● TESTO DI PARTENZA
_ _ _ _ _ _ _

Partecipare a un evento legato alla giornata del sollievo innervosendosi, stressandosi, poco prima dell’arrivo ad Agrigento, dove attendevano me e il dottore Nino Sandullo per gli interventi nella sala conferenze dell’ospedale. Arrivati a Porto Empedocle dopo chilometri di andatura quasi a passo d’uomo dietro un insuperabile camion, lungo l’unico tratto della Sicilia (Castelvetrano-Gela) non coperto da autostrada ma dalla statale 115, abbiamo ulteriormente rallentato a passo di lumaca dietro una fila interminabile di automezzi per un restringimento della carreggiata, divenuta a una corsia, per uno scavo nei pressi dell’incrocio per contrada Caos.
“Abbiamo anticipato il vostro momento. Dove siete?” chiedevano nel frattempo al telefono a Nino dall’ospedale, invitandoci a fare presto.
“Stiamo arrivando” rispondeva Nino poco prima di piantare i freni dell’auto e cominciare ad assistere a una modificazione del nostro sistema nervoso per niente simpatico.
Dopo dieci minuti chiedevo a Nino di richiamare gli organizzatori e di dire che eravamo bloccati, dentro una fila della quale non si vedeva la fine.
“Fate parlare tutti gli altri relatori previsti dopo di noi. Speriamo di arrivare presto”.
Dopo il Caos, il via libera, la libertà. Il sollievo di arrivare a intervenire alla giornata del sollievo, anche se con il corpo inquinato dallo stress.
“Sul sentiero della vita”, è stato il tema delle tre tavole rotonde all’ospedale di Agrigento, con medici, psicologi, psicoterapeuti, assistenti spirituali, aggiustatori d’animo, dove poi ci siamo rilassati e pure emozionati.
Un’esperienza formativa, ricca.
Al ritorno, abbiamo incontrato ancora lo stesso tappo stradale. Ma ormai potevamo stare in macchina anche ore, coricati pure sul sedile posteriore: non avevamo più impegni immediati e ci siamo goduti serenamente il tempo estraniandoci, parlando, sempre dietro un camion. Abbiamo parlato di neuroscienze (Nino, che è un pozzo di conoscenze), del potere della meditazione, della lettura, dell’arte e della bella compagnia.
“Ti devi togliere questa pancia!” mi ha consigliato Nino, verso l’arrivo a Sciacca. Io mi sono meravigliato e mi sono chiesto: “Sarà stato tutto lo stress vissuto a Porto Empedocle?”.
Raimondo Moncada
P.S. Le città di Palermo e Trapani sono molto più vicine da Sciacca rispetto al capoluogo e le autostrade, comode e sicure, ti fanno innervosire molto molto di meno.

_ _ _ _ _ _ _

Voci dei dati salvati
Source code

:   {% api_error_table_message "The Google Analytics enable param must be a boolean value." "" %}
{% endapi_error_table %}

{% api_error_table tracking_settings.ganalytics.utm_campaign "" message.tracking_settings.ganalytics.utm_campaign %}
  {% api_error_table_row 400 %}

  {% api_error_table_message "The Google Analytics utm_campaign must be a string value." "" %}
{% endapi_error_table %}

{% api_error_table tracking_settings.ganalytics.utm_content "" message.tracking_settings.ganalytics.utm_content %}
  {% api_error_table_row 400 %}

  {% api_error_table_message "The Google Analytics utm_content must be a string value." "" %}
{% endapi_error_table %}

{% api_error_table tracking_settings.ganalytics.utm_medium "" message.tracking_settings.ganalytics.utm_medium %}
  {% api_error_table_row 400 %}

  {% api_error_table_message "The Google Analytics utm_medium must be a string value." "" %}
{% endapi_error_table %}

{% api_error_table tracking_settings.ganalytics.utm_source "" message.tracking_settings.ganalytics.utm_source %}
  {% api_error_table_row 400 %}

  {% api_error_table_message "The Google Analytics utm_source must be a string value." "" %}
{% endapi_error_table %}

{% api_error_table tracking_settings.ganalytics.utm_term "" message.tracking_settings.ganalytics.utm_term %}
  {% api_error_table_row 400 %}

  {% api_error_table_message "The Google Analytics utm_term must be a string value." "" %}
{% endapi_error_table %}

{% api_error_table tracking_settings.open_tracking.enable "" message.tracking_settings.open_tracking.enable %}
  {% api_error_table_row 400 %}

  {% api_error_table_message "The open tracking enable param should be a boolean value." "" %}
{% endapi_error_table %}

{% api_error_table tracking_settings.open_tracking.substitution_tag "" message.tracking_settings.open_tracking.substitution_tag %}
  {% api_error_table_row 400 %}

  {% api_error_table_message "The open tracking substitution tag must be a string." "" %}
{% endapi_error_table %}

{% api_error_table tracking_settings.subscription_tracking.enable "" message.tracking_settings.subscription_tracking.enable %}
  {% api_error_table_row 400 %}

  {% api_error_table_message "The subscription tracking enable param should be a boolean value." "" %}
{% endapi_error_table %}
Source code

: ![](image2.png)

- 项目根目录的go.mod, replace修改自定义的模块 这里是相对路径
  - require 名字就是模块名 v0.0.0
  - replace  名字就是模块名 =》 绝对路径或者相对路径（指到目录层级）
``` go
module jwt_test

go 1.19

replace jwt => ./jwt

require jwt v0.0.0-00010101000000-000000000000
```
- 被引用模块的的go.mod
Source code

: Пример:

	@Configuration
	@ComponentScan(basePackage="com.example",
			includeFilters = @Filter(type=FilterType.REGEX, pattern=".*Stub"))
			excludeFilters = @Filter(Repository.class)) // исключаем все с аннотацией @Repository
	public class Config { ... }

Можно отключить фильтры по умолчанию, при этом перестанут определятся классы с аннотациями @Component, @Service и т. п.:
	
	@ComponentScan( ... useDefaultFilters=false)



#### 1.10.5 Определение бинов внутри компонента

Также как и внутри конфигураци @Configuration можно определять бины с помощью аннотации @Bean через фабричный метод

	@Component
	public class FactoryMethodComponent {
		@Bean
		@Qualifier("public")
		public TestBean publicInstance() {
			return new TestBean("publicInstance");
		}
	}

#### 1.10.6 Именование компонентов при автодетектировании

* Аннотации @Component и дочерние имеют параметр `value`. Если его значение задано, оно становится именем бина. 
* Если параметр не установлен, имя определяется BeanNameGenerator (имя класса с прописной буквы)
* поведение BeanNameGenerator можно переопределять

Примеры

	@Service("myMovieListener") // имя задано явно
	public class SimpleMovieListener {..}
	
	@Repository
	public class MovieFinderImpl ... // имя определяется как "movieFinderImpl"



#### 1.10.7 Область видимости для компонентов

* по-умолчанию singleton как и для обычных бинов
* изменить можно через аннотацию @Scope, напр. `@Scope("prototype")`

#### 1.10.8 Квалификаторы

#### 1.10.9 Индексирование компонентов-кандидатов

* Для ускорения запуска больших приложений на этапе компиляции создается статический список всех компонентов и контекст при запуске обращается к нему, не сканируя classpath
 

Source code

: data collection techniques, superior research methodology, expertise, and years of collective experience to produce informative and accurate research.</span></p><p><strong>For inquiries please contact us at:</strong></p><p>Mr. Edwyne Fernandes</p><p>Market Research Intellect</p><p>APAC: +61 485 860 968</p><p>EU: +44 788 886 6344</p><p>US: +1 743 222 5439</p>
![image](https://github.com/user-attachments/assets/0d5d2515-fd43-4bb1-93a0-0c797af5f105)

_ _ _ _ _ _ _

● DA FARE
a. Elenca tutti gli argomenti di cui i due parlano in macchina durante il ritorno, secondo il racconto del viaggio ad Agrigento.
b. Nel racconto del viaggio ad Agrigento, quale strada copre il tratto tra Castelvetrano e Gela?
Per rispondere usa soltanto il racconto.

● RISULTATI
a. Le neuroscienze, il potere della meditazione, la lettura, l'arte e la bella compagnia.

b. La statale 115.